> [What is required]
Restate, in full and unchanged, the entries that follow, but not their pictures.

☆ ☆ ☆ ☆ ☆ ☆ ☆

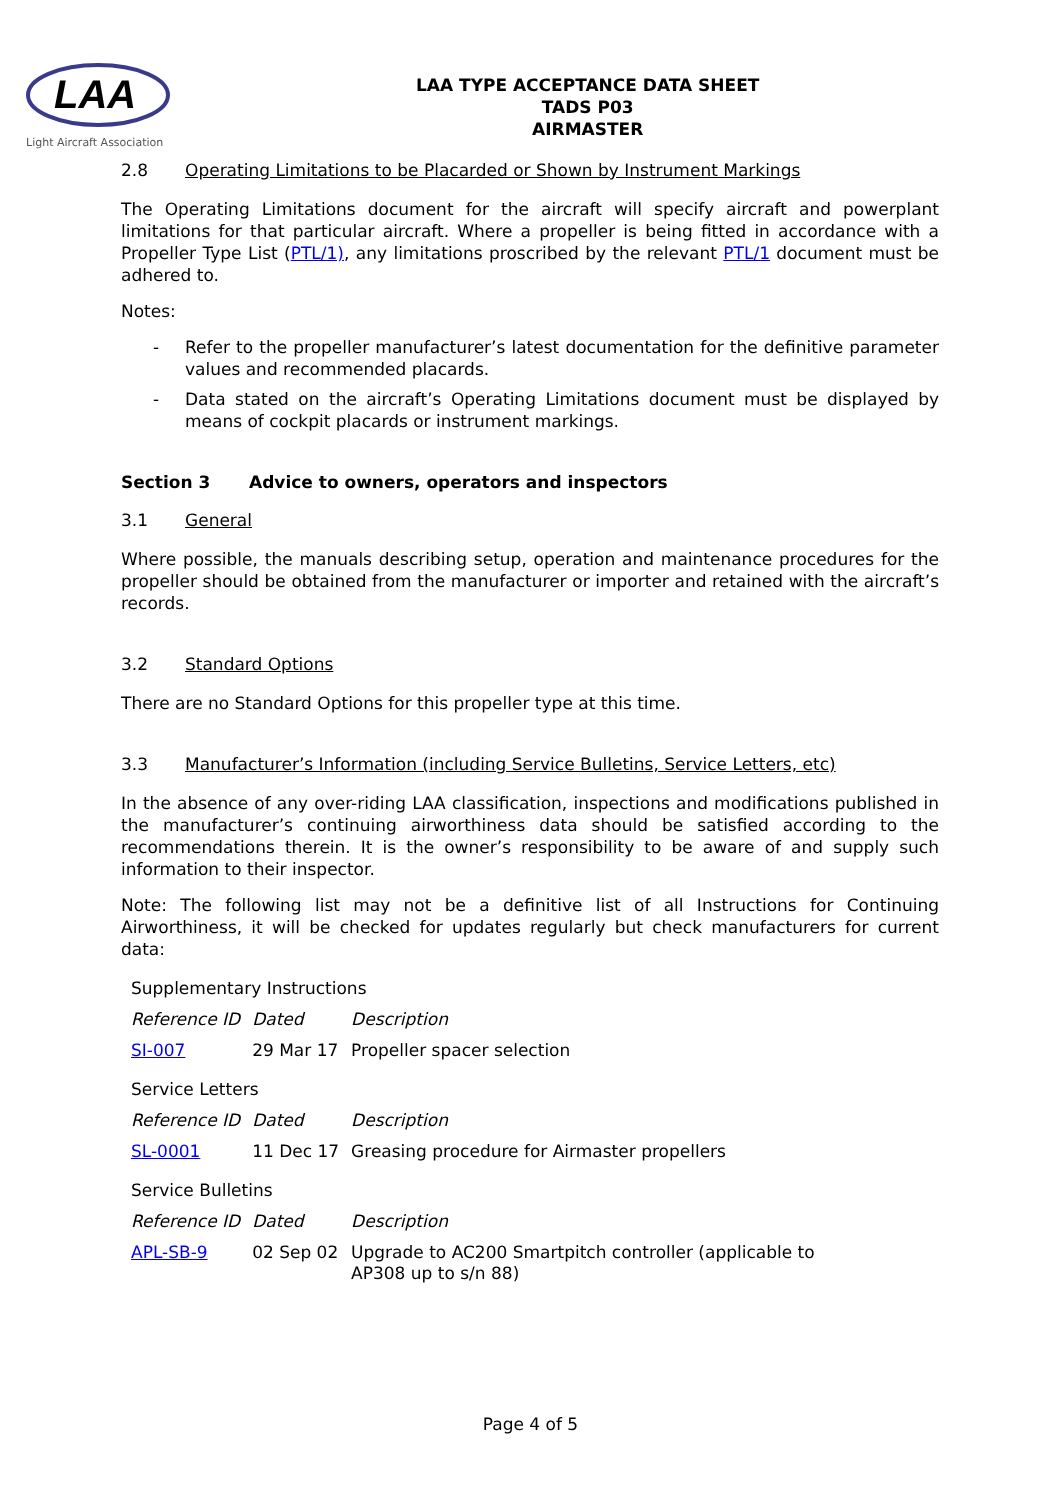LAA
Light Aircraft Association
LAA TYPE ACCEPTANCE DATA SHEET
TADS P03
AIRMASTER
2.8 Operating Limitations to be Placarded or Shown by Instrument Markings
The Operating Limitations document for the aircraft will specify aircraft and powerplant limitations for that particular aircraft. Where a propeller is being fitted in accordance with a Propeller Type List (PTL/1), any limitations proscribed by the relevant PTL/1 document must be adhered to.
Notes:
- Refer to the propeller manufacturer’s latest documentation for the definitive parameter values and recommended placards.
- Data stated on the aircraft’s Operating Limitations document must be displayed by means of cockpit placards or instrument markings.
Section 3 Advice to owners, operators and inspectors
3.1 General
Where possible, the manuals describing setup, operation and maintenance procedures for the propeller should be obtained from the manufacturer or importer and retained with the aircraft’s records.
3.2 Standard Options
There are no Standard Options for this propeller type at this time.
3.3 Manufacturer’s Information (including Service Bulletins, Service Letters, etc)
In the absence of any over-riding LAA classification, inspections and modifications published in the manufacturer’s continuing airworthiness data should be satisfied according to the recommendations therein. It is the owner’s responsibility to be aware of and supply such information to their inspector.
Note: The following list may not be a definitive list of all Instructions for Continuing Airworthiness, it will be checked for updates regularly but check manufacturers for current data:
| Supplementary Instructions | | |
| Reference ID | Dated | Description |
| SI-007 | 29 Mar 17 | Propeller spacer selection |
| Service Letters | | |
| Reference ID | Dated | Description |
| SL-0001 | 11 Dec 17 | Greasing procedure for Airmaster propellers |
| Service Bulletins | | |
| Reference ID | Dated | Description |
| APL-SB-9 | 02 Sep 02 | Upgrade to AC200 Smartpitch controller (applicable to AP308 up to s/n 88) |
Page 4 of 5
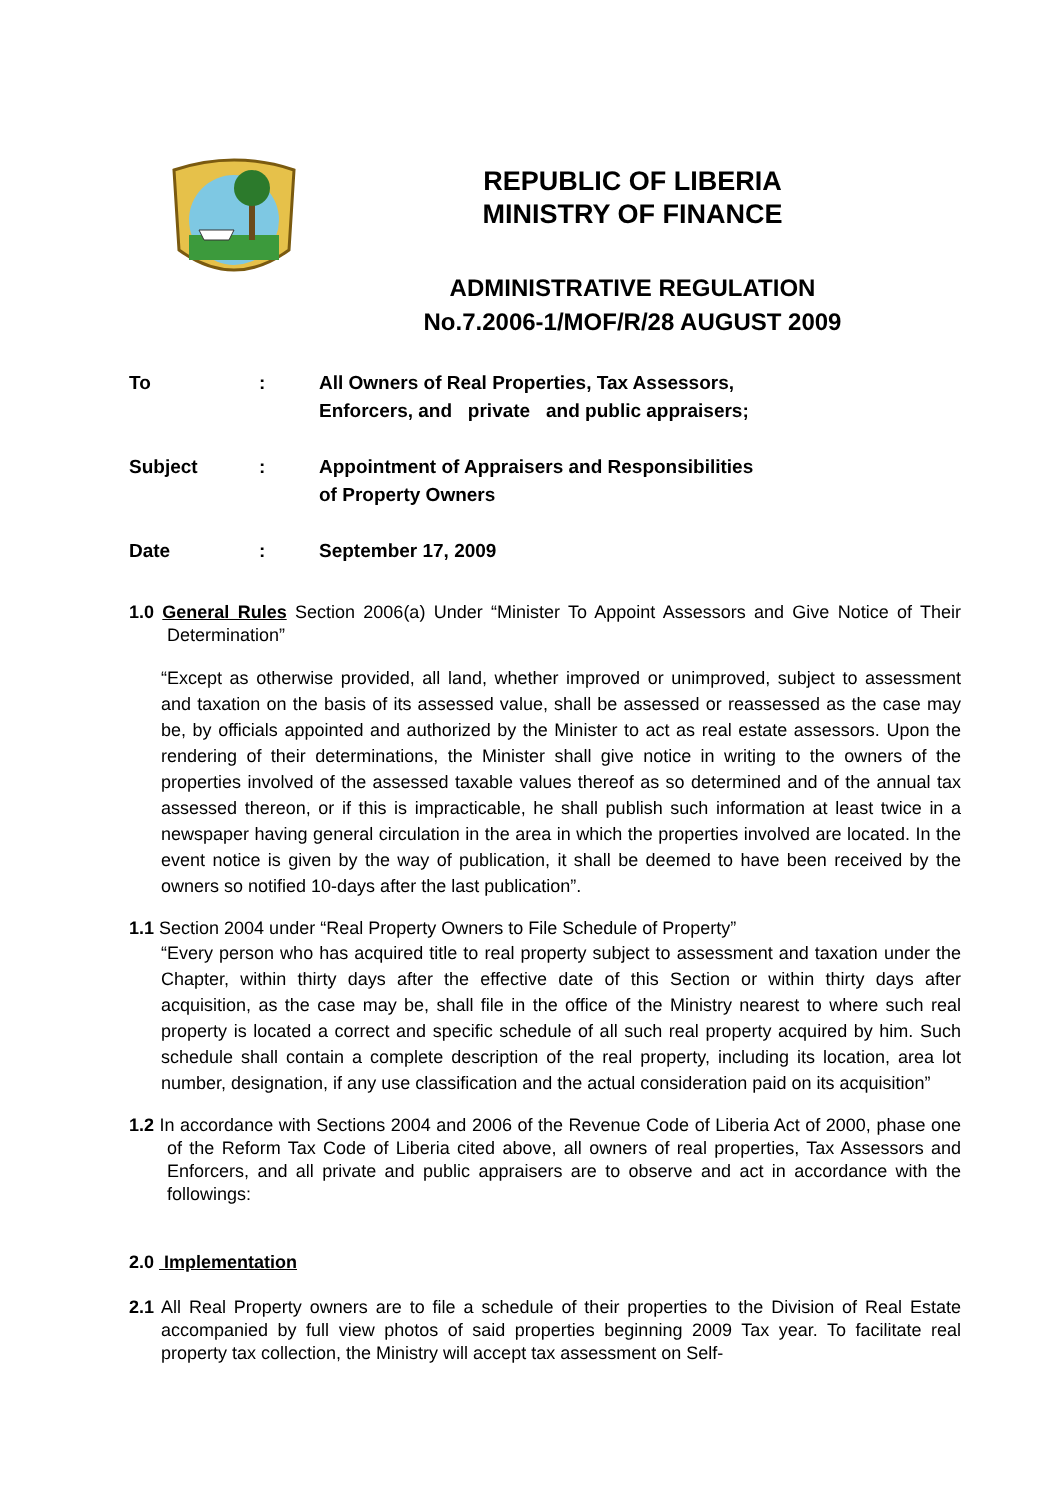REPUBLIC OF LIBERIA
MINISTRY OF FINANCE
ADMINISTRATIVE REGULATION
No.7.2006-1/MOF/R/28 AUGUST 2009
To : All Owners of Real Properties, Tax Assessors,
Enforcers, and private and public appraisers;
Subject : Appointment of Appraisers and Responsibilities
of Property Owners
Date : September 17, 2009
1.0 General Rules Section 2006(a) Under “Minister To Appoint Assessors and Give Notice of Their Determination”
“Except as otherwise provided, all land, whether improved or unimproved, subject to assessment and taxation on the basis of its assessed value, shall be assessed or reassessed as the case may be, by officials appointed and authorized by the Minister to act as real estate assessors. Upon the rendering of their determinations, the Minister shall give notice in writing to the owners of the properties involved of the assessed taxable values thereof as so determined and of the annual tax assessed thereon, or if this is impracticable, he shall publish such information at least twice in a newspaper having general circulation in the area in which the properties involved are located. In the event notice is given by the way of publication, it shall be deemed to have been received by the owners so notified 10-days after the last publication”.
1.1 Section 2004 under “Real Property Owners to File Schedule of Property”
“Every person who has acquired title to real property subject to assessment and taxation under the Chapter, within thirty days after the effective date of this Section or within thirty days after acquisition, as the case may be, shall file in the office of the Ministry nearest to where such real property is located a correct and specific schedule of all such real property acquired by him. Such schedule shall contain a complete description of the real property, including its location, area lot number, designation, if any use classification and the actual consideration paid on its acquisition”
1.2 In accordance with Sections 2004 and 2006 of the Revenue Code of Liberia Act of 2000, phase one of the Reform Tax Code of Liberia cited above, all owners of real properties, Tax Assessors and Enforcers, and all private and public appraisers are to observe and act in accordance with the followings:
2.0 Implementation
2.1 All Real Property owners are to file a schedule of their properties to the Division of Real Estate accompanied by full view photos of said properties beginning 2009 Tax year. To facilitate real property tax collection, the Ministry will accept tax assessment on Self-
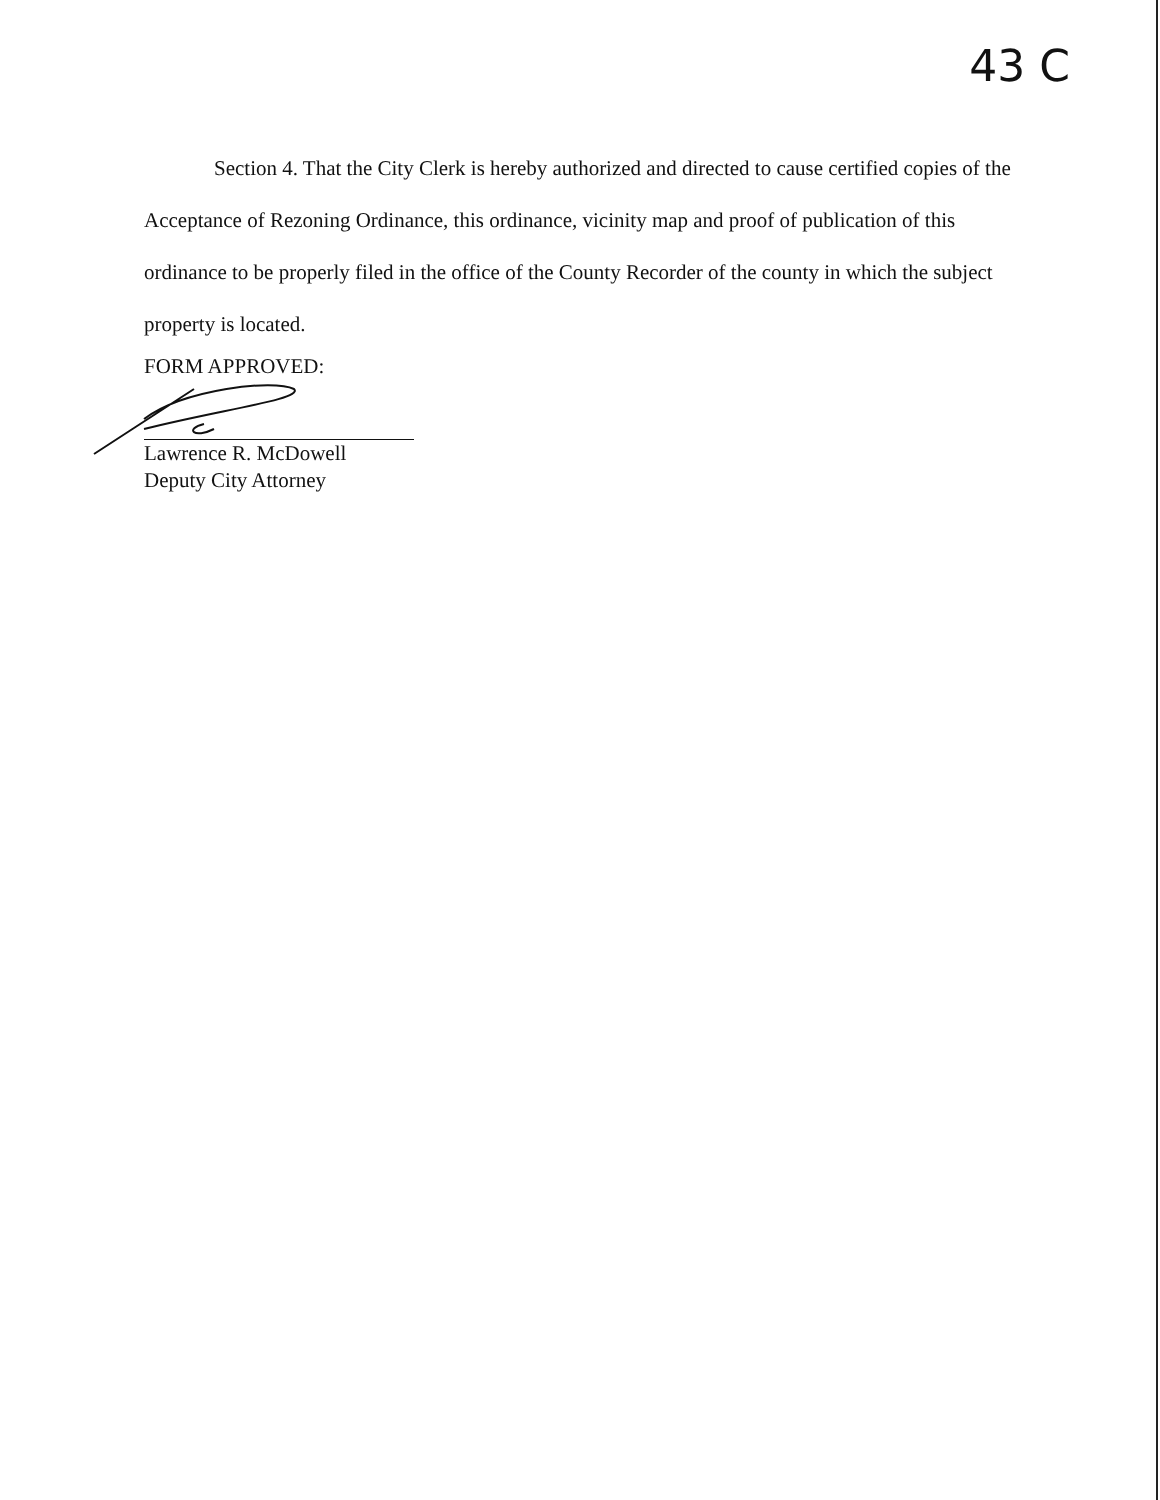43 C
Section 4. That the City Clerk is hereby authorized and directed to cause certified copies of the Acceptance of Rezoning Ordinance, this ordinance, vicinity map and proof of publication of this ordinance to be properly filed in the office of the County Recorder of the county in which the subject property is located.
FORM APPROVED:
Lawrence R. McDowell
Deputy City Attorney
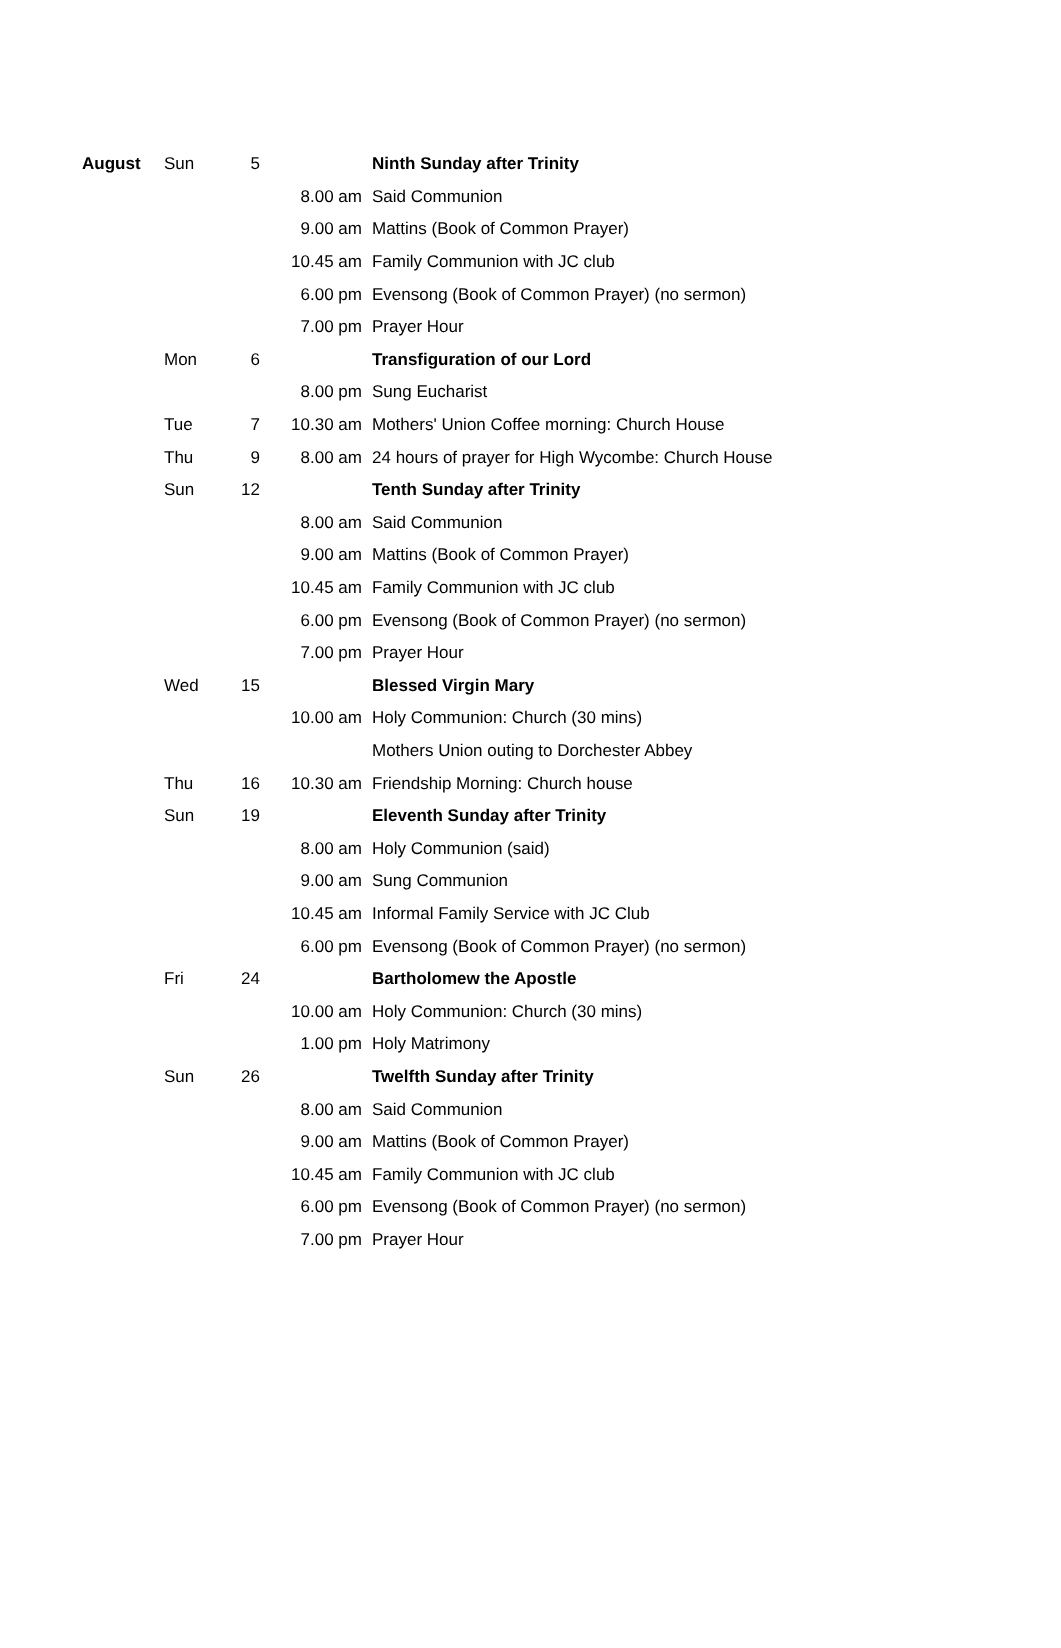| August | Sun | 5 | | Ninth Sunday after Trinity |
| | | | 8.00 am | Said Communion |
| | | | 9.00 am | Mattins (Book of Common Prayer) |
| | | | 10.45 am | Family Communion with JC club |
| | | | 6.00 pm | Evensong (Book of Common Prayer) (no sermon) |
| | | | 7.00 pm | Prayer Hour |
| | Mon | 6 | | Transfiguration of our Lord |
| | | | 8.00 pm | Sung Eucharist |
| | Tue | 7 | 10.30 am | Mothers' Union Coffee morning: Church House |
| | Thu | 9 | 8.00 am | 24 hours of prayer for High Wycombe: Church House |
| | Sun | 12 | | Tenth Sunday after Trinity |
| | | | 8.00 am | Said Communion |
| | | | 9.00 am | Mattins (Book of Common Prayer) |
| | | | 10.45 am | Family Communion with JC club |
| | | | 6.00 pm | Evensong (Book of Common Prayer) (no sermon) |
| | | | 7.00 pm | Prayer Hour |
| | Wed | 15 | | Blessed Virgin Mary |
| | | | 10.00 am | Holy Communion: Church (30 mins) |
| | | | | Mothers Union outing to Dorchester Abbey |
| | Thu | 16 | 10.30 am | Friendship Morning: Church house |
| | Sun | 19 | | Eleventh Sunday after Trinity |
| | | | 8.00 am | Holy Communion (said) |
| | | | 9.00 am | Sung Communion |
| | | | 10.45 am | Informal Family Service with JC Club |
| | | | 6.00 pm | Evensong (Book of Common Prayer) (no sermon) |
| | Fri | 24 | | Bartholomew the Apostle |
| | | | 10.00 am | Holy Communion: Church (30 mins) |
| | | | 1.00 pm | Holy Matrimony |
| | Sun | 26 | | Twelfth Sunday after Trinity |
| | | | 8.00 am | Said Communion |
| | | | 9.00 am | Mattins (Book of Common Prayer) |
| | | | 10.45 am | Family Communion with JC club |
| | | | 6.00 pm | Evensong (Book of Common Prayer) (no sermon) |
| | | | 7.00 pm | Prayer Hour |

☆ ☆ ☆ ☆ ☆ ☆ ☆

> [Answer area]
LAA
Light Aircraft Association
LAA TYPE ACCEPTANCE DATA SHEET
TADS P03
AIRMASTER
2.8 Operating Limitations to be Placarded or Shown by Instrument Markings
The Operating Limitations document for the aircraft will specify aircraft and powerplant limitations for that particular aircraft. Where a propeller is being fitted in accordance with a Propeller Type List (PTL/1), any limitations proscribed by the relevant PTL/1 document must be adhered to.
Notes:
- Refer to the propeller manufacturer’s latest documentation for the definitive parameter values and recommended placards.
- Data stated on the aircraft’s Operating Limitations document must be displayed by means of cockpit placards or instrument markings.
Section 3 Advice to owners, operators and inspectors
3.1 General
Where possible, the manuals describing setup, operation and maintenance procedures for the propeller should be obtained from the manufacturer or importer and retained with the aircraft’s records.
3.2 Standard Options
There are no Standard Options for this propeller type at this time.
3.3 Manufacturer’s Information (including Service Bulletins, Service Letters, etc)
In the absence of any over-riding LAA classification, inspections and modifications published in the manufacturer’s continuing airworthiness data should be satisfied according to the recommendations therein. It is the owner’s responsibility to be aware of and supply such information to their inspector.
Note: The following list may not be a definitive list of all Instructions for Continuing Airworthiness, it will be checked for updates regularly but check manufacturers for current data:
| Supplementary Instructions | | |
| Reference ID | Dated | Description |
| SI-007 | 29 Mar 17 | Propeller spacer selection |
| Service Letters | | |
| Reference ID | Dated | Description |
| SL-0001 | 11 Dec 17 | Greasing procedure for Airmaster propellers |
| Service Bulletins | | |
| Reference ID | Dated | Description |
| APL-SB-9 | 02 Sep 02 | Upgrade to AC200 Smartpitch controller (applicable to AP308 up to s/n 88) |
Page 4 of 5
REPUBLIC OF LIBERIA
MINISTRY OF FINANCE
ADMINISTRATIVE REGULATION
No.7.2006-1/MOF/R/28 AUGUST 2009
To : All Owners of Real Properties, Tax Assessors,
Enforcers, and private and public appraisers;
Subject : Appointment of Appraisers and Responsibilities
of Property Owners
Date : September 17, 2009
1.0 General Rules Section 2006(a) Under “Minister To Appoint Assessors and Give Notice of Their Determination”
“Except as otherwise provided, all land, whether improved or unimproved, subject to assessment and taxation on the basis of its assessed value, shall be assessed or reassessed as the case may be, by officials appointed and authorized by the Minister to act as real estate assessors. Upon the rendering of their determinations, the Minister shall give notice in writing to the owners of the properties involved of the assessed taxable values thereof as so determined and of the annual tax assessed thereon, or if this is impracticable, he shall publish such information at least twice in a newspaper having general circulation in the area in which the properties involved are located. In the event notice is given by the way of publication, it shall be deemed to have been received by the owners so notified 10-days after the last publication”.
1.1 Section 2004 under “Real Property Owners to File Schedule of Property”
“Every person who has acquired title to real property subject to assessment and taxation under the Chapter, within thirty days after the effective date of this Section or within thirty days after acquisition, as the case may be, shall file in the office of the Ministry nearest to where such real property is located a correct and specific schedule of all such real property acquired by him. Such schedule shall contain a complete description of the real property, including its location, area lot number, designation, if any use classification and the actual consideration paid on its acquisition”
1.2 In accordance with Sections 2004 and 2006 of the Revenue Code of Liberia Act of 2000, phase one of the Reform Tax Code of Liberia cited above, all owners of real properties, Tax Assessors and Enforcers, and all private and public appraisers are to observe and act in accordance with the followings:
2.0 Implementation
2.1 All Real Property owners are to file a schedule of their properties to the Division of Real Estate accompanied by full view photos of said properties beginning 2009 Tax year. To facilitate real property tax collection, the Ministry will accept tax assessment on Self-
43 C
Section 4. That the City Clerk is hereby authorized and directed to cause certified copies of the Acceptance of Rezoning Ordinance, this ordinance, vicinity map and proof of publication of this ordinance to be properly filed in the office of the County Recorder of the county in which the subject property is located.
FORM APPROVED:
Lawrence R. McDowell
Deputy City Attorney
| August | Sun | 5 | | Ninth Sunday after Trinity |
| | | | 8.00 am | Said Communion |
| | | | 9.00 am | Mattins (Book of Common Prayer) |
| | | | 10.45 am | Family Communion with JC club |
| | | | 6.00 pm | Evensong (Book of Common Prayer) (no sermon) |
| | | | 7.00 pm | Prayer Hour |
| | Mon | 6 | | Transfiguration of our Lord |
| | | | 8.00 pm | Sung Eucharist |
| | Tue | 7 | 10.30 am | Mothers' Union Coffee morning: Church House |
| | Thu | 9 | 8.00 am | 24 hours of prayer for High Wycombe: Church House |
| | Sun | 12 | | Tenth Sunday after Trinity |
| | | | 8.00 am | Said Communion |
| | | | 9.00 am | Mattins (Book of Common Prayer) |
| | | | 10.45 am | Family Communion with JC club |
| | | | 6.00 pm | Evensong (Book of Common Prayer) (no sermon) |
| | | | 7.00 pm | Prayer Hour |
| | Wed | 15 | | Blessed Virgin Mary |
| | | | 10.00 am | Holy Communion: Church (30 mins) |
| | | | | Mothers Union outing to Dorchester Abbey |
| | Thu | 16 | 10.30 am | Friendship Morning: Church house |
| | Sun | 19 | | Eleventh Sunday after Trinity |
| | | | 8.00 am | Holy Communion (said) |
| | | | 9.00 am | Sung Communion |
| | | | 10.45 am | Informal Family Service with JC Club |
| | | | 6.00 pm | Evensong (Book of Common Prayer) (no sermon) |
| | Fri | 24 | | Bartholomew the Apostle |
| | | | 10.00 am | Holy Communion: Church (30 mins) |
| | | | 1.00 pm | Holy Matrimony |
| | Sun | 26 | | Twelfth Sunday after Trinity |
| | | | 8.00 am | Said Communion |
| | | | 9.00 am | Mattins (Book of Common Prayer) |
| | | | 10.45 am | Family Communion with JC club |
| | | | 6.00 pm | Evensong (Book of Common Prayer) (no sermon) |
| | | | 7.00 pm | Prayer Hour |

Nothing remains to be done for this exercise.